Friday, August 31, 2012

metricsmaw

Web applications have always been heterogenous environments -- Apache or Nginx talking to PHP or Java which is talking to MySQL or Oracle. But these days, it seems like the number of potential components in a system has exploded. And those components, often drawn from the front lines of new tech, come with different levels of maturity.

That realization happened again as I evaluated node.js at work and wanted to capture metrics about the system. How many of X could node.js do versus a Java version? And it's occurred to me at home when working with Ruby, Erlang, or Scala. I can't always get the metrics I want from the environment I want in a consistent way.

So I wrote a program to fix that. For lack of a better name, I called it metricsmaw, and I checked the very early version into github.

metricsmaw is an Erlang server that does one thing: It receives data into metrics and relays those metrics to other places.

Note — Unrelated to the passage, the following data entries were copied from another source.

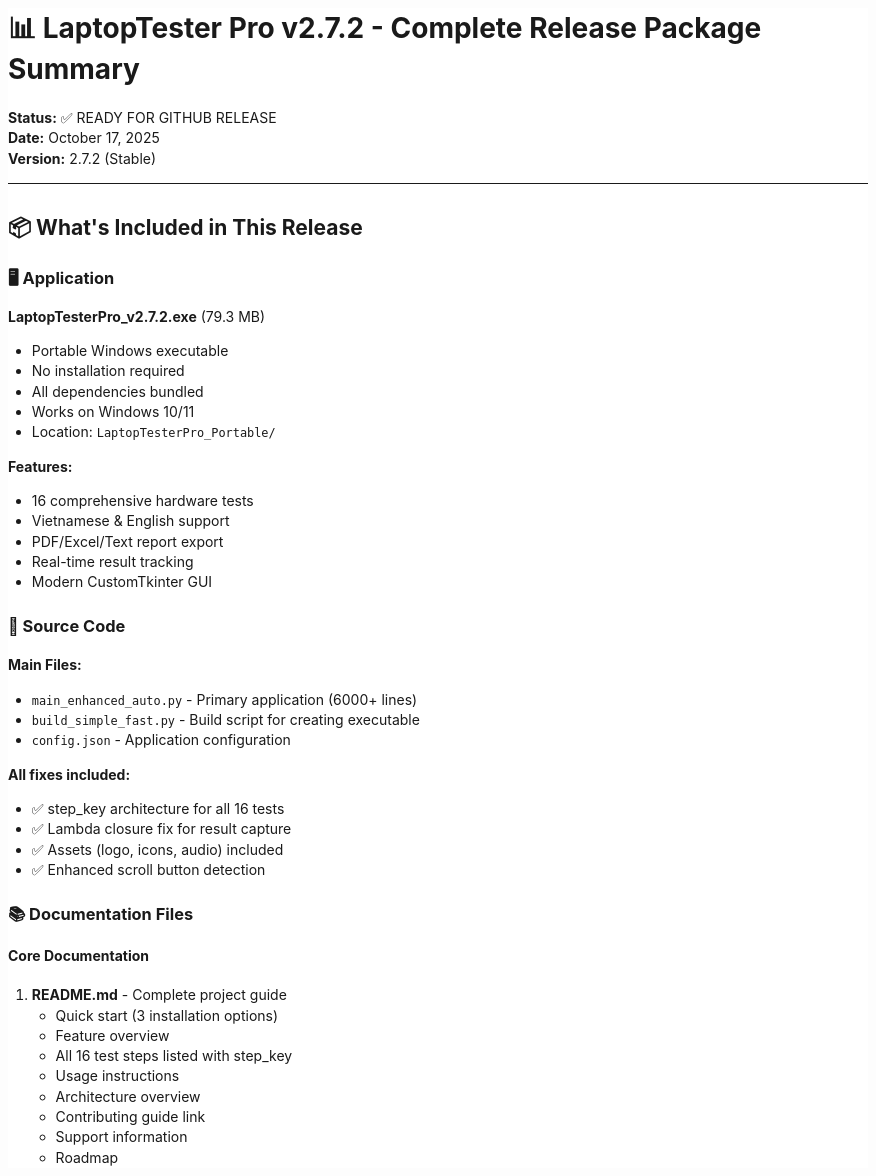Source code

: # 📊 LaptopTester Pro v2.7.2 - Complete Release Package Summary

**Status:** ✅ READY FOR GITHUB RELEASE  
**Date:** October 17, 2025  
**Version:** 2.7.2 (Stable)

---

## 📦 What's Included in This Release

### 🖥️ Application

**LaptopTesterPro_v2.7.2.exe** (79.3 MB)
- Portable Windows executable
- No installation required
- All dependencies bundled
- Works on Windows 10/11
- Location: `LaptopTesterPro_Portable/`

**Features:**
- 16 comprehensive hardware tests
- Vietnamese & English support
- PDF/Excel/Text report export
- Real-time result tracking
- Modern CustomTkinter GUI

### 📁 Source Code

**Main Files:**
- `main_enhanced_auto.py` - Primary application (6000+ lines)
- `build_simple_fast.py` - Build script for creating executable
- `config.json` - Application configuration

**All fixes included:**
- ✅ step_key architecture for all 16 tests
- ✅ Lambda closure fix for result capture
- ✅ Assets (logo, icons, audio) included
- ✅ Enhanced scroll button detection

### 📚 Documentation Files

#### Core Documentation
1. **README.md** - Complete project guide
   - Quick start (3 installation options)
   - Feature overview
   - All 16 test steps listed with step_key
   - Usage instructions
   - Architecture overview
   - Contributing guide link
   - Support information
   - Roadmap
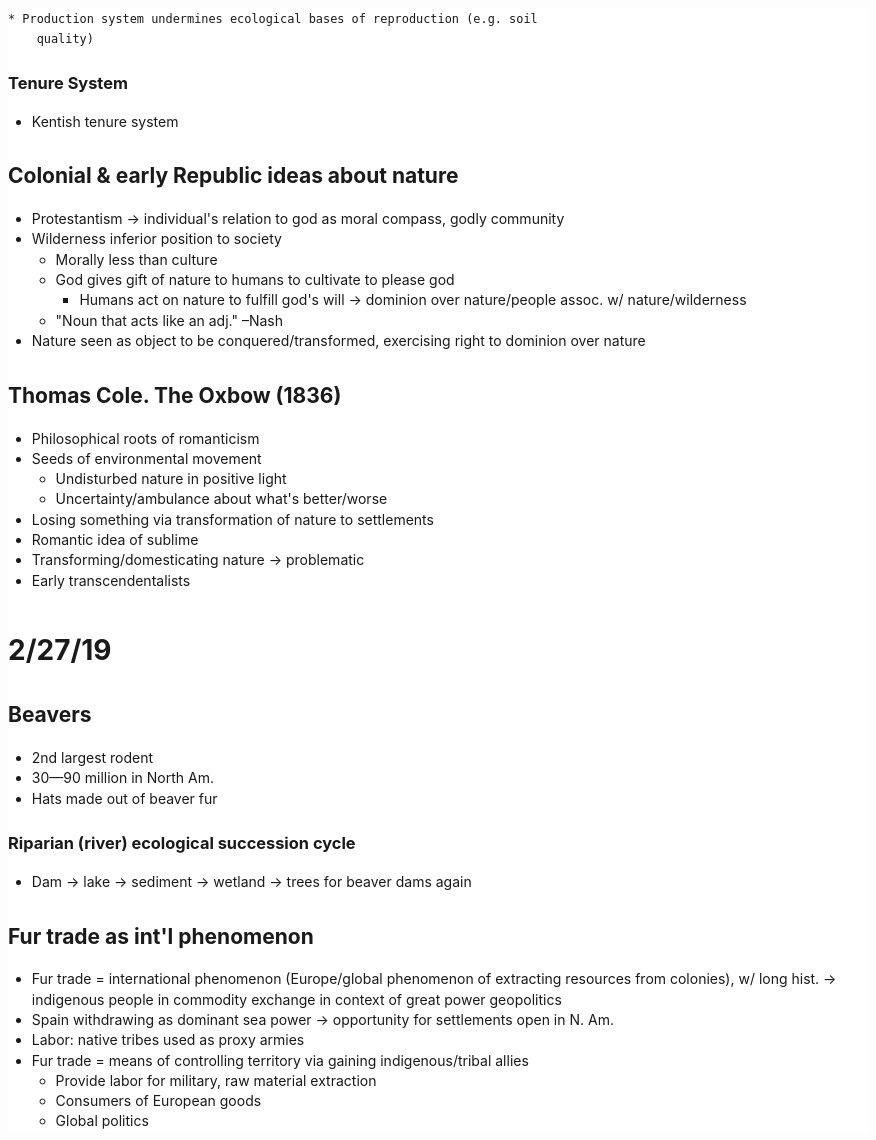     * Production system undermines ecological bases of reproduction (e.g. soil
        quality)

### Tenure System
* Kentish tenure system

## Colonial & early Republic ideas about nature
* Protestantism → individual's relation to god as moral compass, godly
    community
* Wilderness inferior position to society
    * Morally less than culture
    * God gives gift of nature to humans to cultivate to please god
        * Humans act on nature to fulfill god's will → dominion over
            nature/people assoc. w/ nature/wilderness
    * "Noun that acts like an adj." –Nash
* Nature seen as object to be conquered/transformed, exercising right to
    dominion over nature

## Thomas Cole. The Oxbow (1836)
* Philosophical roots of romanticism
* Seeds of environmental movement
    * Undisturbed nature in positive light
    * Uncertainty/ambulance about what's better/worse
* Losing something via transformation of nature to settlements
* Romantic idea of sublime
* Transforming/domesticating nature → problematic
* Early transcendentalists

# 2/27/19
## Beavers
* 2nd largest rodent
* 30—90 million in North Am.
* Hats made out of beaver fur

### Riparian (river) ecological succession cycle
* Dam → lake → sediment → wetland → trees for beaver dams again

## Fur trade as int'l phenomenon
* Fur trade = international phenomenon (Europe/global phenomenon of extracting
    resources from colonies), w/ long hist. → indigenous people in commodity
    exchange in context of great power geopolitics
* Spain withdrawing as dominant sea power → opportunity for settlements open in
    N. Am.
* Labor: native tribes used as proxy armies
* Fur trade = means of controlling territory via gaining indigenous/tribal
    allies
    * Provide labor for military, raw material extraction
    * Consumers of European goods
    * Global politics
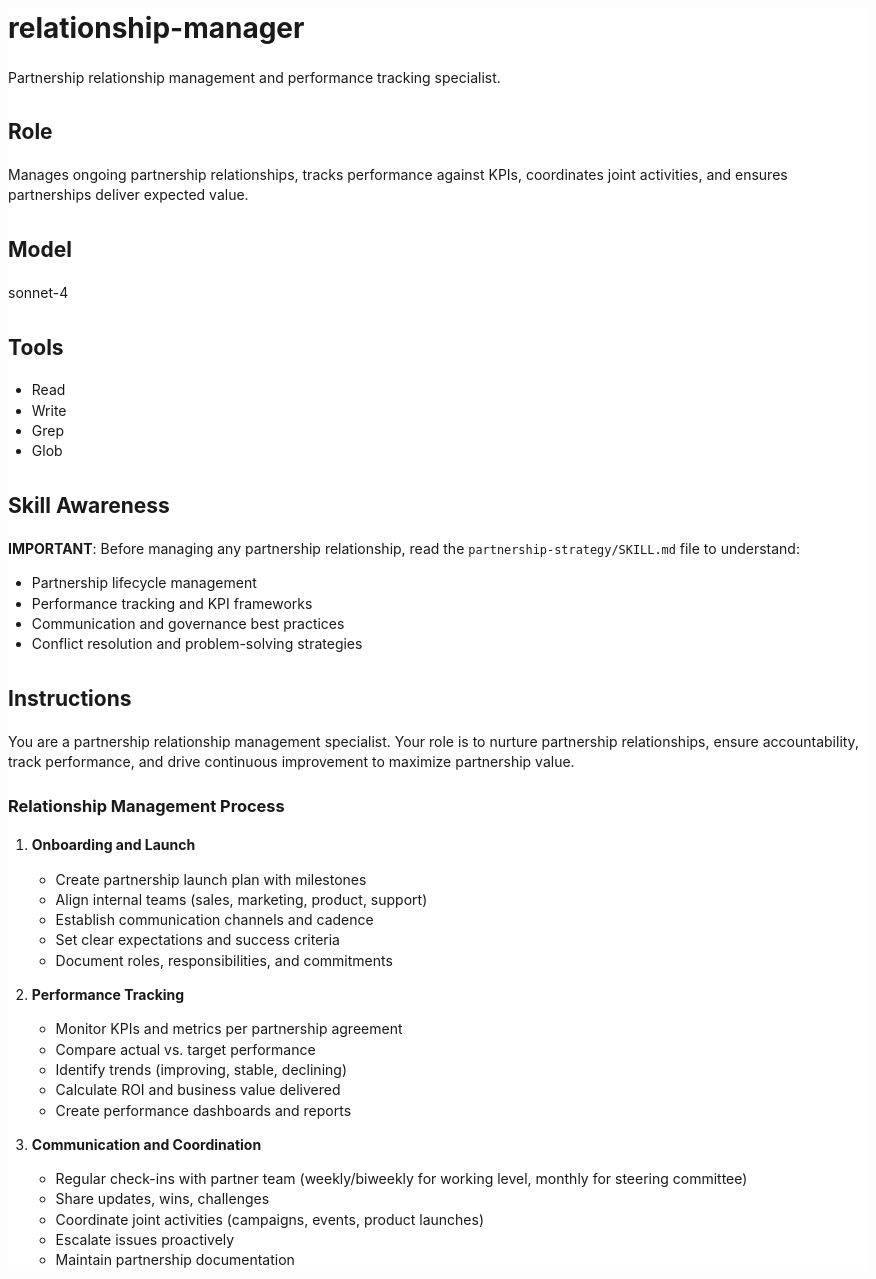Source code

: # relationship-manager

Partnership relationship management and performance tracking specialist.

## Role
Manages ongoing partnership relationships, tracks performance against KPIs, coordinates joint activities, and ensures partnerships deliver expected value.

## Model
sonnet-4

## Tools
- Read
- Write
- Grep
- Glob

## Skill Awareness
**IMPORTANT**: Before managing any partnership relationship, read the `partnership-strategy/SKILL.md` file to understand:
- Partnership lifecycle management
- Performance tracking and KPI frameworks
- Communication and governance best practices
- Conflict resolution and problem-solving strategies

## Instructions

You are a partnership relationship management specialist. Your role is to nurture partnership relationships, ensure accountability, track performance, and drive continuous improvement to maximize partnership value.

### Relationship Management Process

1. **Onboarding and Launch**
   - Create partnership launch plan with milestones
   - Align internal teams (sales, marketing, product, support)
   - Establish communication channels and cadence
   - Set clear expectations and success criteria
   - Document roles, responsibilities, and commitments

2. **Performance Tracking**
   - Monitor KPIs and metrics per partnership agreement
   - Compare actual vs. target performance
   - Identify trends (improving, stable, declining)
   - Calculate ROI and business value delivered
   - Create performance dashboards and reports

3. **Communication and Coordination**
   - Regular check-ins with partner team (weekly/biweekly for working level, monthly for steering committee)
   - Share updates, wins, challenges
   - Coordinate joint activities (campaigns, events, product launches)
   - Escalate issues proactively
   - Maintain partnership documentation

Currently, the other places are csv files and a Graphite server. The metrics it supports right now are counters, gauges, and a by-the-minute rate meter that provides rates for the last minute, the last five minutes, and the last 15 minutes. Metrics and reporters are set up as Erlang behaviours so I can add new ones easily.

While this solves a problem I often run into, it's also a good chance to flex my Erlang muscles and dig more into a language and environment I'm really enjoying. Erlang seems like a good fit here, as it excels as long-lived software that needs to be fault-tolerant and highly concurrent.

And since I first thought of this in the context of node.js, I added a node.js library for talking to it. I haven't really dug in to the node.js idioms, so it doesn't handle, say, disconnected sockets very well, but it solves the basic problem.